Exercise
The lines below that include the word "Chief" are to be reported.
Record excerpts START
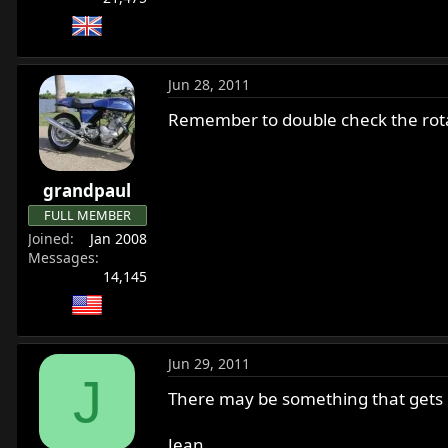
Jun 28, 2011
Remember to double check the rotat
grandpaul
FULL MEMBER
Joined
Jan 2008
Messages
14,145
Jun 29, 2011
J
There may be something that gets g
Jean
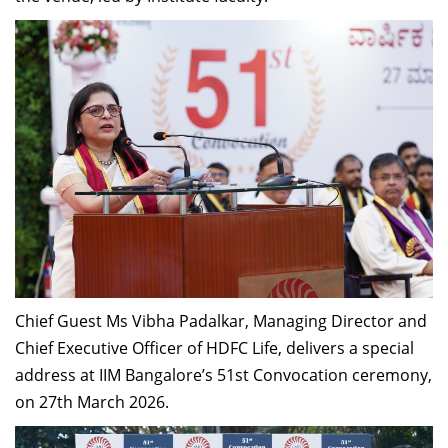
Chief Guest Ms Vibha Padalkar, Managing Director and
Chief Executive Officer of HDFC Life, delivers a special
address at IIM Bangalore’s 51st Convocation ceremony,
on 27th March 2026.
Record excerpts END
Reply
Chief Guest Ms Vibha Padalkar, Managing Director and
Chief Executive Officer of HDFC Life, delivers a special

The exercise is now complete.